In the later stages of the illness the multitude of care-giving problems may become so many that the lone carer simply cannot continue to care for the person at home alone and specialist community support, or placement within a specialist residential or hospital care setting may be required. It is the duty of specialist services to help support people with dementia and their carers in such a way as to enable them to remain at home for as long as is possible and desirable and, if and when care-giving becomes too difficult, to facilitate a gradual and planned admission to the most appropriate continuing care setting.

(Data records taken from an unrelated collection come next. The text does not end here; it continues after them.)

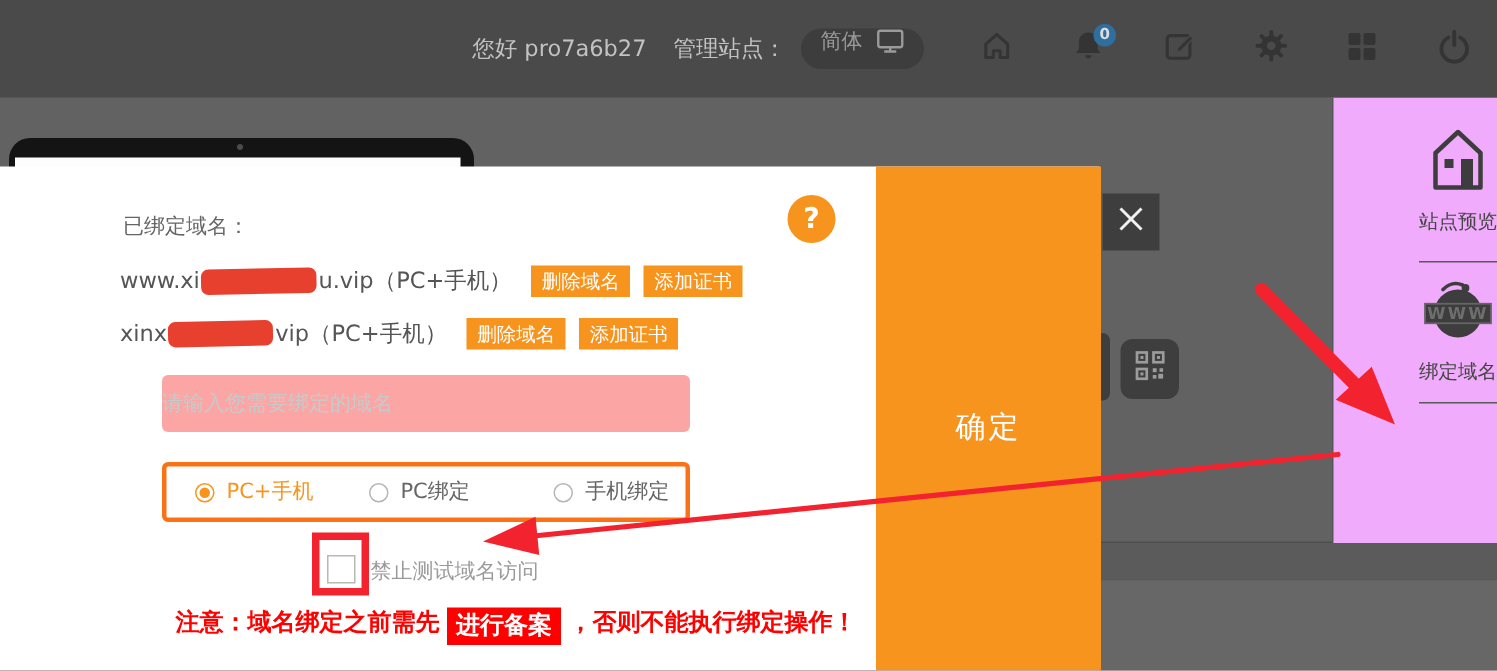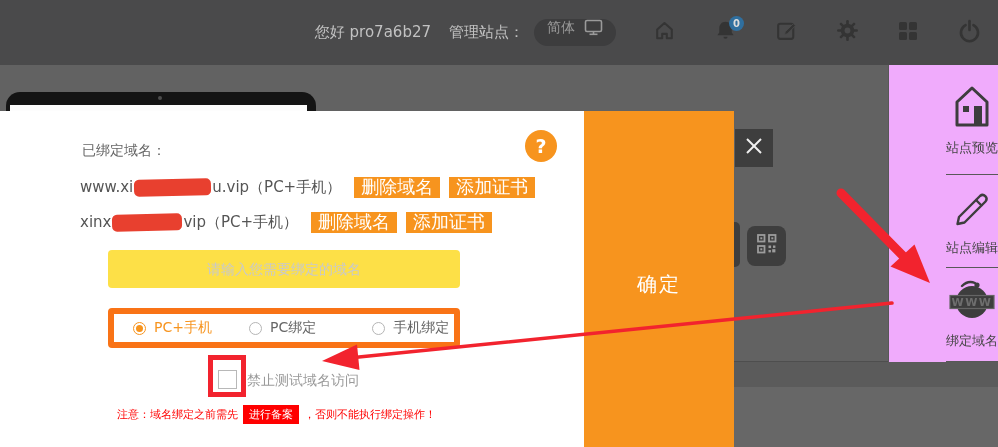--- a/index.html
+++ b/index.html
@@ -53,43 +53,43 @@
             z-index:3; display:flex; align-items:center; justify-content:center; cursor:pointer; }
 
   
   .modal { left:0; top:111px; width:733px; height:336px; background:#ffffff; z-index:10; }
   .bound-label { left:82px; top:31px; font-size:14px; color:#666; }
   .domain-row { left:80px; height:24px; display:flex; align-items:center; font-size:15px; color:#555; }
   .domain-row.r1 { top:64px; } .domain-row.r2 { top:99px; }
   .redact { display:inline-block; height:17px; background:#e8402f; border-radius:5px;
             transform:rotate(-1.2deg); margin:0 1px; }
   .redact.w1 { width:77px; } .redact.w2 { width:70px; }
-  .mini-btn { background:#f7941e; color:#fff; font-size:18px; padding:2px 7px; border:none;
+  .mini-btn { background:#f7941e; color:#fff; font-size:13px; padding:2px 7px; border:none;
               cursor:pointer; line-height:17px; }
   .mini-btn.del { margin-left:13px; } .mini-btn.cert { margin-left:9px; }
-  .domain-input { left:108px; top:139px; width:352px; height:38px; background:#fde047;
-                  border:none; border-radius:4px; text-align:center; font-size:14px; color:#666;
+  .domain-input { left:108px; top:139px; width:352px; height:38px; background:#fca5a5;
+                  border:none; border-radius:4px; text-align:left; font-size:14px; color:#666;
                   font-family:"DejaVu Sans","Liberation Sans",sans-serif; }
   .domain-input::placeholder { color:#c9c9c9; }
-  .radio-box { left:108px; top:197px; width:352px; height:40px; border:6px solid #f97316;
+  .radio-box { left:108px; top:197px; width:352px; height:40px; border:3px solid #f97316;
                border-radius:4px; display:flex; align-items:center; padding-left:19px; }
   .radio-item { display:flex; align-items:center; gap:8px; cursor:pointer; }
   .radio-item.g1 { margin-right:37px; } .radio-item.g2 { margin-right:56px; }
   .radio-circle { width:13px; height:13px; border-radius:50%; border:1px solid #b5b5b5;
                   display:flex; align-items:center; justify-content:center; background:#fff; }
   .radio-item.selected .radio-circle { border-color:#f7941e; }
   .radio-dot { width:7px; height:7px; border-radius:50%; background:#f7941e; display:none; }
   .radio-item.selected .radio-dot { display:block; }
   .radio-label { font-size:14px; color:#666; }
   .radio-item.selected .radio-label { color:#f7941e; }
   .checkbox { left:218px; top:259px; width:19px; height:19px; border:1px solid #b8b8b8;
               background:#fff; cursor:pointer; }
   .checkbox-label { left:247px; top:261px; font-size:14px; color:#9a9a9a; }
-  .note-row { left:117px; top:294px; display:flex; align-items:center; font-size:11px;
-              font-weight:normal; color:#ff0000; white-space:nowrap; }
+  .note-row { left:117px; top:294px; display:flex; align-items:flex-start; font-size:16px;
+              font-weight:bold; color:#ff0000; white-space:nowrap; }
   .note-badge { background:#ff0000; color:#fff; padding:2px 6px; margin:0 5px; cursor:pointer; }
   .confirm-strip { left:584px; top:0; width:150px; height:336px; background:#f7941e; cursor:pointer; }
   .confirm-text { position:absolute; left:0; top:160px; width:100%; text-align:center;
                   color:#fff; font-size:20px; letter-spacing:2px; }
   .help-circle { left:525px; top:19px; width:32px; height:32px; border-radius:50%; background:#f7941e;
                  color:#fff; font-size:19px; font-weight:bold; text-align:center; line-height:32px;
                  cursor:pointer; }
 
   
   .ann-box { left:208px; top:355px; width:38px; height:42px; border:5px solid #f2232e; z-index:40; }
@@ -189,29 +189,20 @@
 <aside class="abs sidebar">
   <div class="side-item i1">
     <span>
       <svg width="44" height="46" viewBox="0 0 44 46">
         <path d="M7 43 V20 L22 6 L37 20 V43 Z" fill="none" stroke="#3d3d3d" stroke-width="3" stroke-linejoin="round"></path>
         <rect x="13" y="24" width="6" height="6" fill="#3d3d3d"></rect>
         <rect x="24" y="24" width="8" height="19" fill="#3d3d3d"></rect>
       </svg>
     </span>
     <span class="side-label">站点预览</span>
-  </div>
-  <div class="side-item i2">
-    <span>
-      <svg width="42" height="42" viewBox="0 0 42 42">
-        <path d="M8 31 L25 14 L30.5 19.5 L13.5 36.5 L6.5 38 Z" fill="none" stroke="#3d3d3d" stroke-width="2.4" stroke-linejoin="round"></path>
-        <path d="M25 14 L29 10 A3.9 3.9 0 0 1 34.5 15.5 L30.5 19.5" fill="none" stroke="#3d3d3d" stroke-width="2.4" stroke-linejoin="round"></path>
-      </svg>
-    </span>
-    <span class="side-label">站点编辑</span>
   </div>
   <div class="side-item i3">
     <span>
       <svg width="48" height="42" viewBox="0 0 48 42">
         <path d="M14 7 Q20 1 27 4" fill="none" stroke="#3d3d3d" stroke-width="2.4" stroke-linecap="round"></path>
         <circle cx="29" cy="6" r="2.6" fill="#3d3d3d"></circle>
         <circle cx="24" cy="23" r="16" fill="#3d3d3d"></circle>
         <rect x="2" y="16.5" width="44" height="13" fill="#3d3d3d" stroke="#656565" stroke-width="1.2"></rect>
         <text x="24" y="26.8" text-anchor="middle" font-size="11" font-weight="bold" letter-spacing="1.5" fill="#6e6e6e">WWW</text>
       </svg>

The symptoms of VASCULAR DEMENTIA may be almost indistinguishable from those described above. However, unlike Alzheimer’s disease, Vascular Dementia usually has a more abrupt onset and a person with dementia will have good and bad days, with a fluctuation in their level of confusion and self-care skills. Vascular Dementia is often caused by a series of ‘mini strokes’ (also known as infarcts), which destroy small areas of the brain, thereby producing the symptoms of dementia. As further damage occurs the level of confusion and memory loss in the person with dementia will increase, often suddenly and dramatically. Similarly, their level of self-care skills may deteriorate, sometimes overnight, and the carer has to adjust their coping and caring strategies to compensate for their changing needs. Slight improvements in the condition of the person with dementia may be apparent for a time, but sadly once the damage has taken place it is permanent and irreversible. Similarly, after each mini stroke the level of skills and abilities of the person with dementia, and the carer’s roles and responsibilities, may level off and appear to reach a plateau for some time before the next infarct occurs. Eventually over several years, through this process of ‘stepwise decline’, the person with dementia will reach a level of moderate to severe dementia which is indistinguishable from advanced Alzheimer’s disease.